They say backers, nearly all of whom the students said did not want to be identified, have given them access to $25 million to invest. Deals are vetted by a board of directors. The investors, the three men said, are local individuals, including a number of UCSD alumni.

The Deals

So far, the firm — based out of a second-story Prospect Street office in La Jolla - has made four deals.

In May, the fund led a $2 million seed financing for AtYourGate, an app that facilitates delivery of purchase from eateries and shops at San Diego International Airport for a $2.99 fee.

Thukral said the Triton Funds team learned about the startup through students and faculty who use the app when they travel.

Investments in startups won’t be a primary focus of the fund, however, they said.

Most of its private investment will be in public companies, for two reasons: The transparency inherent in such transactions, and the potential for students to see an “exit,” so to speak, during their time with the fund.
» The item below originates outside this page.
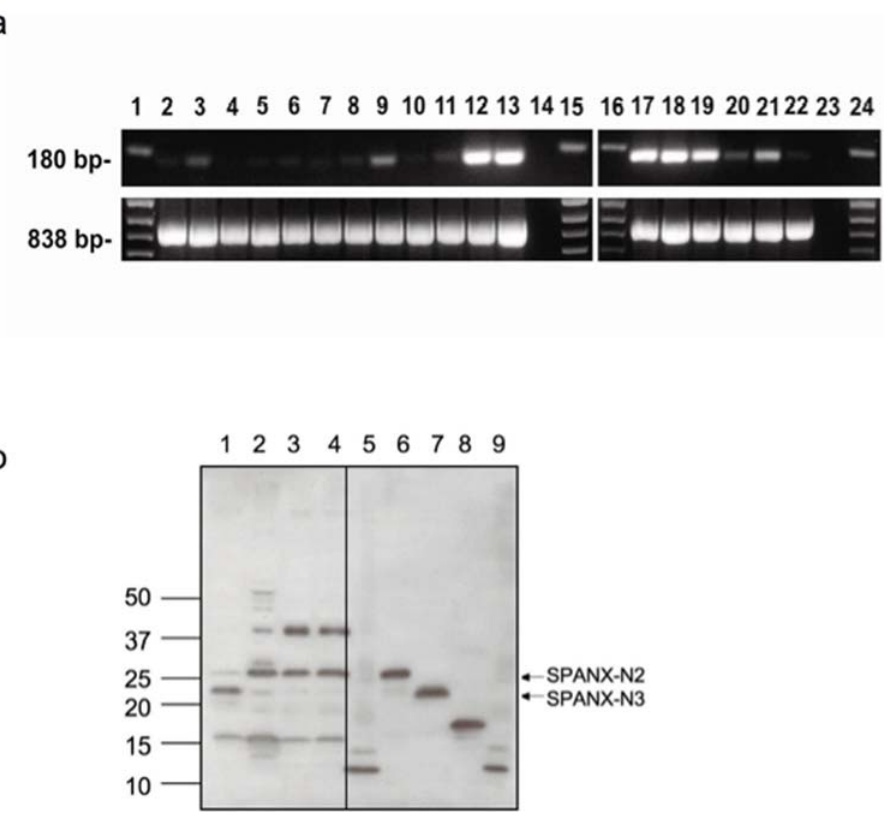
Figure 6. (a) RT-PCR analysis of the SPANX-N gene subfamily in normal adults tissues and cancer cell lines. cDNA was prepared from a panel of human tissue mRNAs and cell lines. Oligonucleotides were designed within exons 1 and 2 to amplify putative transcripts. The observed bands of the expected size 180 bp were sequenced and confirmed to correspond to SPANX-N genes. The strongest expression of SPANX-N genes was observed in the normal testis (lanes 12 and 17) and in the LOXIMV1 melanoma cell line (lanes 13 and 18). Lanes 2–11 correspond to normal and tumor pairs of breast, cervix, prostate, lung and ovary; lanes 19–21 correspond to 938MEL, 888MEL, SKMEL28 melanoma cell lines; lane 22 corresponds to the SKOV3 ovarian cell line; lanes 1, 15, 16, 24 – ladder; lanes 14 and 23 - water. The cDNA templates used were normalized using actin, as shown at the bottom of the panel. (b) Western blot analysis of lysates from normal tissues using an anti-EQPT antibody. Lane 1 - lung, lane 2 - testis, lane 3 - placenta and lane 4 – prostate. Lanes 5–9: full-size SPANX-N proteins expressed in the pET-11d in Bl21 cells. The mobility of SPANX-N proteins produced in E. coli cells is 13 kDa for SPANX-N1, 27 kDa for SPANX-N2, 23 kDa for SPANX-N3, 17 kDa for SPANX-N4 and 13 kDa for SPANX-N5.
Also in May the fund announced it put $500,000 into Bravatek Solutions Inc., an Austin, Texas-based cybersecurity company.

The month prior the fund invested $1 million in DigitalTown Inc., which is creating blockchain-based platforms for municipalities.

And its first investment of $600,000 was in APT Systems Inc., which is developing mobile trading tools.

Economic Improvement

Each of the companies, with the exception of AtYourGate, trade over the counter.

Each have the potential to improve the economy millennials are slated to inherit, the Triton Funds team said, which is a factor in its investment decisions.

In addition to Triton Funds’ three founders, about 10 other students have roles with the fund, for which UCSD will provide academic credit.